Богом Бориса в живописи был великий портретист Валентин Серов. Я долго стояла перед портретами Бабеля, нашего любимого Ромена Роллана, Бернарда Шоу и других писателей. Особенно удался Борису, как мне показалось, Блок. Его добела высветленные очи напрямую смотрели из какого-то смежного пространства в другое безвременье. Очень понравились оживлённо беседующие Пушкин с Баратынским, Пушкин с няней. Вообще весь пушкинский цикл был живым и тёплым. Зарисовки западных городов и памятников души не затрагивали. Гораздо больше впечатляли старинные русские города – Псков, Новгород – и среднеазиатские – Бухара, Самарканд. Ну и настранствовался же по разным землям мой товарищ по трудной судьбе!

Сам Борис со стороны выглядел преуспевающим москвичом, любимцем знаменитостей, довольным жизнью человеком.

– Ну-у-у спасибище, Томка! Приехала! – заприметив нас в залах, подошёл он. – Это сын? Юрий? Знакомь!

– Это мой племянник Серёжа.

– Валечкин сын, стало быть?

– Точно так.

– Здорово, Сергей. Я – Боб! Ну, как выставка?

– Мне нравится, – серьёзно ответил Серёжа.

– Ты состоялся, Борис! По справедливости состоялся, – поздравила я его. – В разной технике, в разной манере. По объёму – с ума сойти! И сколько энергии! Работа, работа и работа… Блок очень понравился, Бабель, Роллан, пушкинский цикл…

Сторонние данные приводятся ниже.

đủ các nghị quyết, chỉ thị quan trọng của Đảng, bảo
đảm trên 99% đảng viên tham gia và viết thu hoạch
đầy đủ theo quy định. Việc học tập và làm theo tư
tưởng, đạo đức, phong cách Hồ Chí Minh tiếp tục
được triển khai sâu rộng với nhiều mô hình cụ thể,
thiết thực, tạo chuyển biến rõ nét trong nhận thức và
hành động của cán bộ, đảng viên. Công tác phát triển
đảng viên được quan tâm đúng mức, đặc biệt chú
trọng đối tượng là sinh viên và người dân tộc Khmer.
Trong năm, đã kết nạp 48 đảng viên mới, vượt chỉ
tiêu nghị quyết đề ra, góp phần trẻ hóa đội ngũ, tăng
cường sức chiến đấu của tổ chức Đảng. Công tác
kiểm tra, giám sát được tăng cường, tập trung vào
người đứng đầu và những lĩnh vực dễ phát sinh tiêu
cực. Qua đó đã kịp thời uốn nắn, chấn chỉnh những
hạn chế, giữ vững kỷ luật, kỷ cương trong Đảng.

– Я так и знал! Так и думал!.. Верушка! – подозвал он жену. – Смотри, кто приехал! Где у нас там банкетные билеты? Выдай Томке. – И повернулся ко мне. – Надеюсь, не сорвёшь мне праздник?

Знакомить нас с «Верушкой» было не надо. Мы знали друг друга по Северу в пору, когда она приезжала к освободившейся из лагеря матери. К той самой Циле Борисовне, которая письмом из Микуни предупредила Александру Фёдоровну об объявленном на меня всесоюзном розыске. Именно ей было адресовано письмо Бориса, таинственным образом оказавшееся на столе при нашей московской встрече после его освобождения.

Вера вынула из сумочки пригласительный билет, объяснила, как доехать до Дома журналистов.

– Обязательно приходите. Боря огорчится, если вас не будет.